Deux mots d’abord sur son auteur qui reçut le prix Nobel de littérature en 1968, soit quatre ans avant sa mort. Kawabata qui est né en 1899 fut un ami très proche de Mishima, de 25 ans son cadet, qui s’est suicidé comme chacun sait à grand bruit deux ans avant la mort de notre auteur. Comme Mishima et aussi comme Tanizaki, Kawabata fait partie de ces grands écrivains japonais qui ont été frappés par l’occidentalisation abrupte et brutale du Japon et qui avaient la mordante nostalgie de leur culture propre nippone.

Et l’on peut dire que c’est sans doute Kawabata qui livre de la plus lumineuse manière la mentalité et l’esthétique japonaises.
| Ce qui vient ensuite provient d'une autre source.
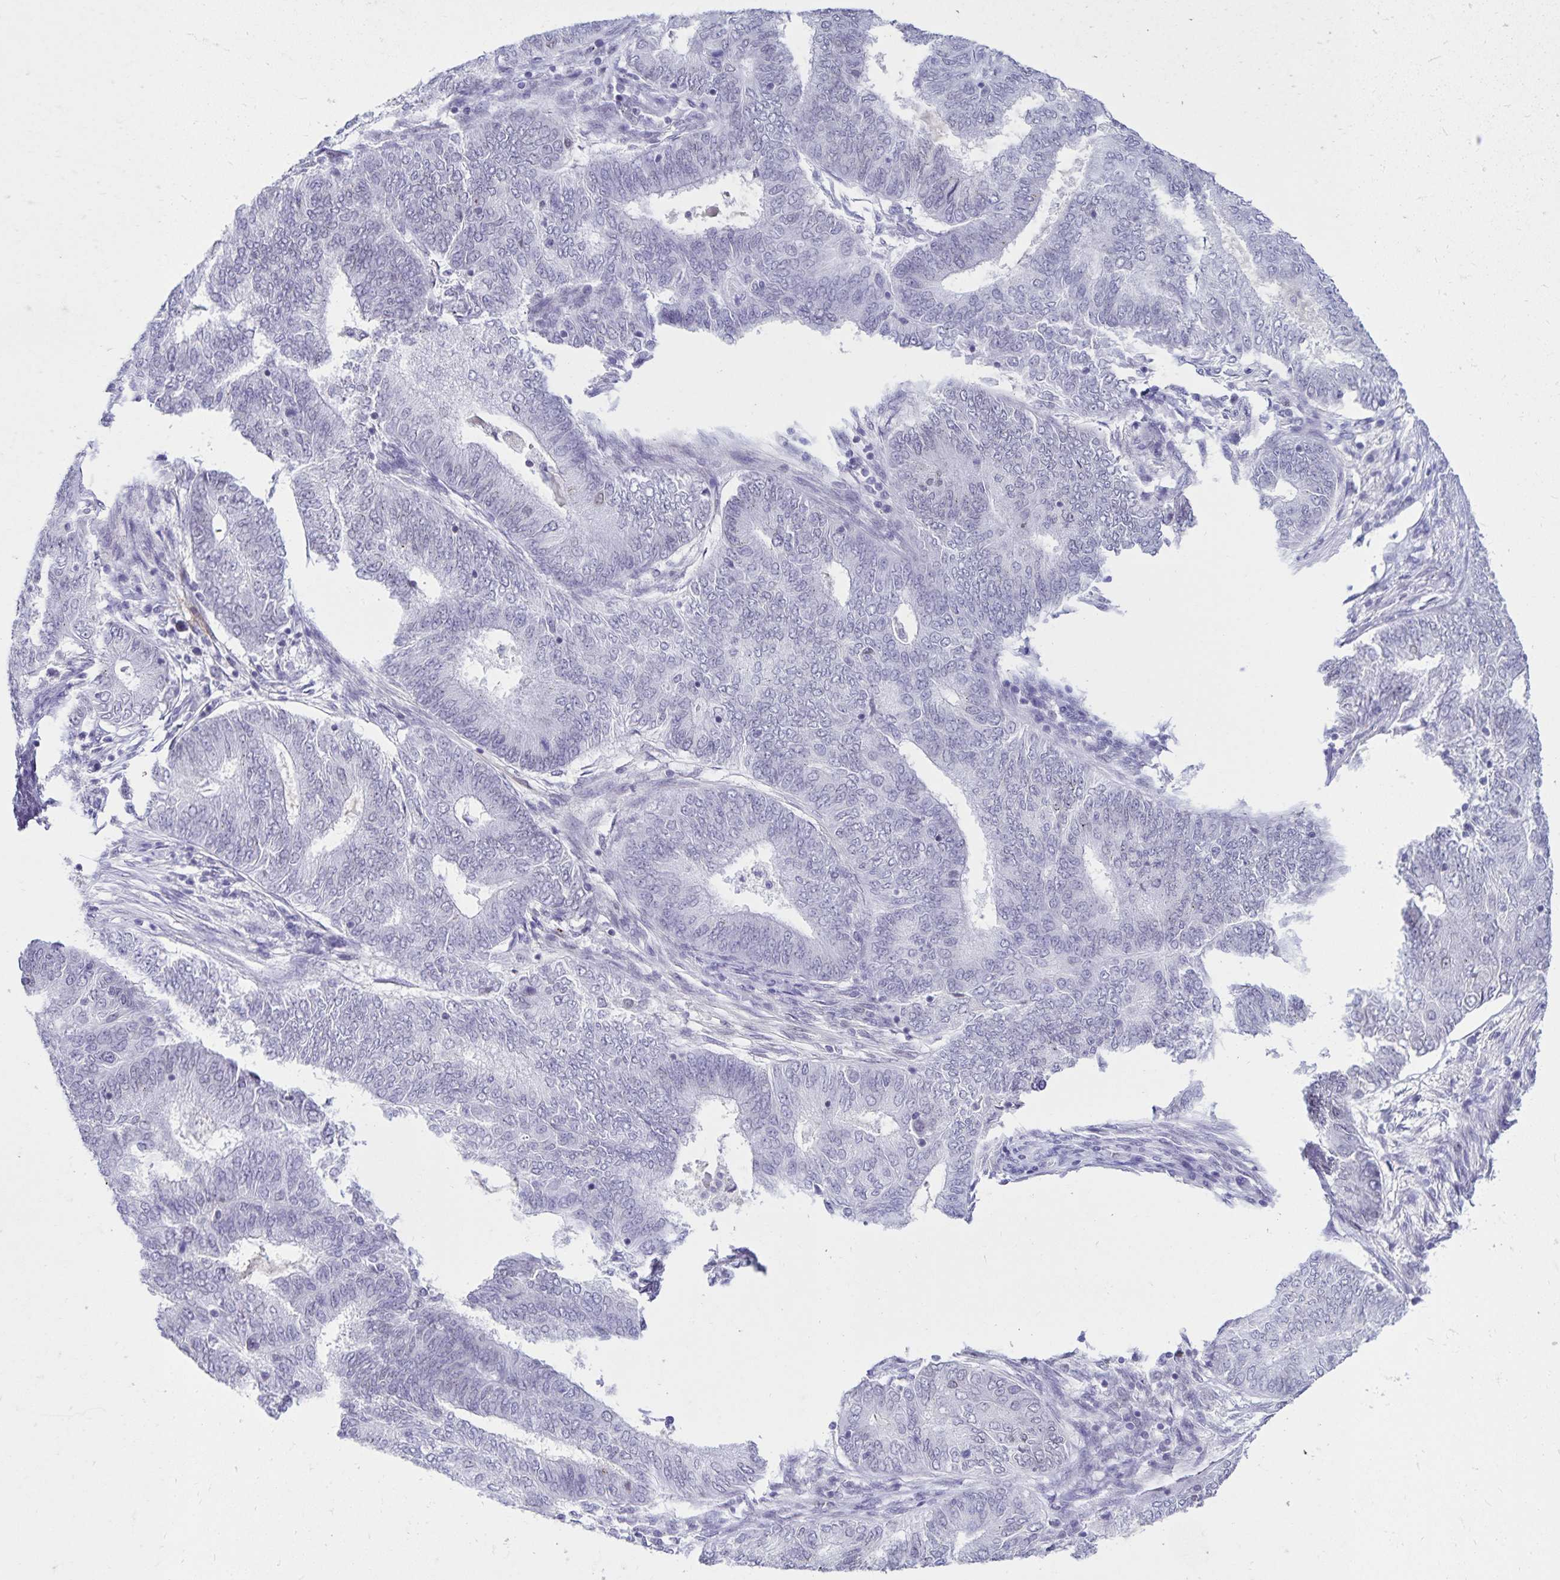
{"staining": {"intensity": "negative", "quantity": "none", "location": "none"}, "tissue": "endometrial cancer", "cell_type": "Tumor cells", "image_type": "cancer", "snomed": [{"axis": "morphology", "description": "Adenocarcinoma, NOS"}, {"axis": "topography", "description": "Endometrium"}], "caption": "A histopathology image of adenocarcinoma (endometrial) stained for a protein reveals no brown staining in tumor cells.", "gene": "FAM166C", "patient": {"sex": "female", "age": 62}}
Cela tient dans la jonction, qui pour nous est tout à fait mystérieuse, entre le monde des sensations, du corporel, des perceptions et le monde des souvenirs, des désirs, de tout ce qui relève du métaphysique et du mental. Cela va encore plus loin que la synesthésie qui est la mise en relation entre deux perceptions provenant de sens différents, un son pouvant évoquer une couleur par exemple. En occident, les correspondances restent sur le plan sensoriel, elles concernent les impressions tangibles, les sensations. Le Japon va beaucoup plus loin et cela tient à sa culture zen. Les correspondances se font entre le terrestre, les sensations physiques, le visible et l’invisible, les pensées, les élans mystiques et supérieurs.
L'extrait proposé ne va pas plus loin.